→ WHAT THE TASK ASKS:
Look below for the line holding "Figure 6. The" and the line holding "FIG. 1. Phasor addition of beam induced". Transcribe exactly those lines and all lines between them, nothing more.
(Beginning of DATASET)
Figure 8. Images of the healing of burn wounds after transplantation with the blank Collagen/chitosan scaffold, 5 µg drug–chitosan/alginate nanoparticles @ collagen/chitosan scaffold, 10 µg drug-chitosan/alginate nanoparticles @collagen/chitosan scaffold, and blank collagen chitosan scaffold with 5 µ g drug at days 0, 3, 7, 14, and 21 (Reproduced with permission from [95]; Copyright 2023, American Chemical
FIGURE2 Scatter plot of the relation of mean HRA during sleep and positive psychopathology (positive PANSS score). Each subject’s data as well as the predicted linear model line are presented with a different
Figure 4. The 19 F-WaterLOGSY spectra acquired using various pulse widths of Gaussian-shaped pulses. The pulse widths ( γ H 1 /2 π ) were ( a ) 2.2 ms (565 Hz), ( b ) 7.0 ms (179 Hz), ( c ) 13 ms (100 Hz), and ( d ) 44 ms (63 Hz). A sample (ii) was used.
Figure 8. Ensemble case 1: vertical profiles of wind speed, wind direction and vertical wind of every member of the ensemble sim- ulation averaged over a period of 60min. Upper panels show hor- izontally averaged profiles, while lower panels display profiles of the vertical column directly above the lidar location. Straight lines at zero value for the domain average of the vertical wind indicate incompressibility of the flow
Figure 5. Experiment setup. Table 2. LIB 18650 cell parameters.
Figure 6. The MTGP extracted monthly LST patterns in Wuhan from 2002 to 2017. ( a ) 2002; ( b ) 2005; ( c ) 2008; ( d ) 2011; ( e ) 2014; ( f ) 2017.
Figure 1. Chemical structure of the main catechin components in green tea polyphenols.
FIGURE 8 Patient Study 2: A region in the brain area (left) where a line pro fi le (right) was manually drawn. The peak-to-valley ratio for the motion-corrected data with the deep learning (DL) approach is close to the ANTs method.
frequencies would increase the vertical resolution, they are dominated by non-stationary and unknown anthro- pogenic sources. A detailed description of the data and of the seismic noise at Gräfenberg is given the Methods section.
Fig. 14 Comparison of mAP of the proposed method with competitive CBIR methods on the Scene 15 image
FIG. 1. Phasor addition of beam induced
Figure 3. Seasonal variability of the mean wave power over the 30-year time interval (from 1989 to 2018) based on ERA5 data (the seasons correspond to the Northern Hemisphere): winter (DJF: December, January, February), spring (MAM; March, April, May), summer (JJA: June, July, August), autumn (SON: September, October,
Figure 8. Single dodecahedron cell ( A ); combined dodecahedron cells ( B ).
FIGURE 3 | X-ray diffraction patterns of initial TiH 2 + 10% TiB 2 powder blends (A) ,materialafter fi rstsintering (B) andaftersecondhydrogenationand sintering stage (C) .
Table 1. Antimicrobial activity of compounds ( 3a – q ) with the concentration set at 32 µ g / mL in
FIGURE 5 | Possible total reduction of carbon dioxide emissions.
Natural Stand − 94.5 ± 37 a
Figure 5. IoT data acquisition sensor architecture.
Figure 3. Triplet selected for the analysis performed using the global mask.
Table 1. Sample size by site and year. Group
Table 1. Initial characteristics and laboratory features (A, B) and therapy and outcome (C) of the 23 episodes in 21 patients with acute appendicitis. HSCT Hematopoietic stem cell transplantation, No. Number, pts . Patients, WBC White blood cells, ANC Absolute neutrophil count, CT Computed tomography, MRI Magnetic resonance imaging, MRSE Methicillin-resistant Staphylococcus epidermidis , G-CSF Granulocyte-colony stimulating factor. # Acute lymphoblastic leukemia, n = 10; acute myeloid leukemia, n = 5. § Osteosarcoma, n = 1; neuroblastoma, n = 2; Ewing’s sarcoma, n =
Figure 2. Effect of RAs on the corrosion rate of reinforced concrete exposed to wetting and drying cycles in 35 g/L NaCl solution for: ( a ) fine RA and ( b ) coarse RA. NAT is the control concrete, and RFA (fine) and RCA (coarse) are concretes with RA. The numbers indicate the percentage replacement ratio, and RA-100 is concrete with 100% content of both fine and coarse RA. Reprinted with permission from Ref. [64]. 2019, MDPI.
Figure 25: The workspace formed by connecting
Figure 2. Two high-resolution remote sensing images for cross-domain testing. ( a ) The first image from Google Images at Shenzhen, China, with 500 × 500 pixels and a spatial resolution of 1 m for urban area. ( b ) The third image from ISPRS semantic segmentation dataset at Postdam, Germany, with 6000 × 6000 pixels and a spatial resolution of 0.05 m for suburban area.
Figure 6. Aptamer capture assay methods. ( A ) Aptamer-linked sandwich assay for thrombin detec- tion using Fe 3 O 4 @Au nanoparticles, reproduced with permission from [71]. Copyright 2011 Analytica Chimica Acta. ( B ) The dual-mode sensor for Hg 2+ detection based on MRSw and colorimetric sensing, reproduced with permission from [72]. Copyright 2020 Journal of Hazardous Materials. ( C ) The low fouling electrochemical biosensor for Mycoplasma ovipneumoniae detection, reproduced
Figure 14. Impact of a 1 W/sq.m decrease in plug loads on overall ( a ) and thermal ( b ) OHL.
(End of DATASET)
→ TASK SOLUTION:
Figure 6. The MTGP extracted monthly LST patterns in Wuhan from 2002 to 2017. ( a ) 2002; ( b ) 2005; ( c ) 2008; ( d ) 2011; ( e ) 2014; ( f ) 2017.
Figure 1. Chemical structure of the main catechin components in green tea polyphenols.
FIGURE 8 Patient Study 2: A region in the brain area (left) where a line pro fi le (right) was manually drawn. The peak-to-valley ratio for the motion-corrected data with the deep learning (DL) approach is close to the ANTs method.
frequencies would increase the vertical resolution, they are dominated by non-stationary and unknown anthro- pogenic sources. A detailed description of the data and of the seismic noise at Gräfenberg is given the Methods section.
Fig. 14 Comparison of mAP of the proposed method with competitive CBIR methods on the Scene 15 image
FIG. 1. Phasor addition of beam induced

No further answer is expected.